##### DATA LISTING
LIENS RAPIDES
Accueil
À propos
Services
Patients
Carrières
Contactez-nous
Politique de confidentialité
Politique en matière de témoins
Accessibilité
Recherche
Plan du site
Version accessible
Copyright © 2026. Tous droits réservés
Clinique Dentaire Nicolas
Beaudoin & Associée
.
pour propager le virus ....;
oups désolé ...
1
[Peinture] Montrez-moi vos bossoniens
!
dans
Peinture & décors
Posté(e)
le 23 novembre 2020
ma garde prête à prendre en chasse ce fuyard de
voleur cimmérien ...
##########
• TASK TO CARRY OUT: From the line holding "Plan du site" down to the final line above, quote every line exactly and only those lines.

• THE COMPLETED TASK:
Plan du site
Version accessible
Copyright © 2026. Tous droits réservés
Clinique Dentaire Nicolas
Beaudoin & Associée
.
pour propager le virus ....;
oups désolé ...
1
[Peinture] Montrez-moi vos bossoniens
!
dans
Peinture & décors
Posté(e)
le 23 novembre 2020
ma garde prête à prendre en chasse ce fuyard de
voleur cimmérien ...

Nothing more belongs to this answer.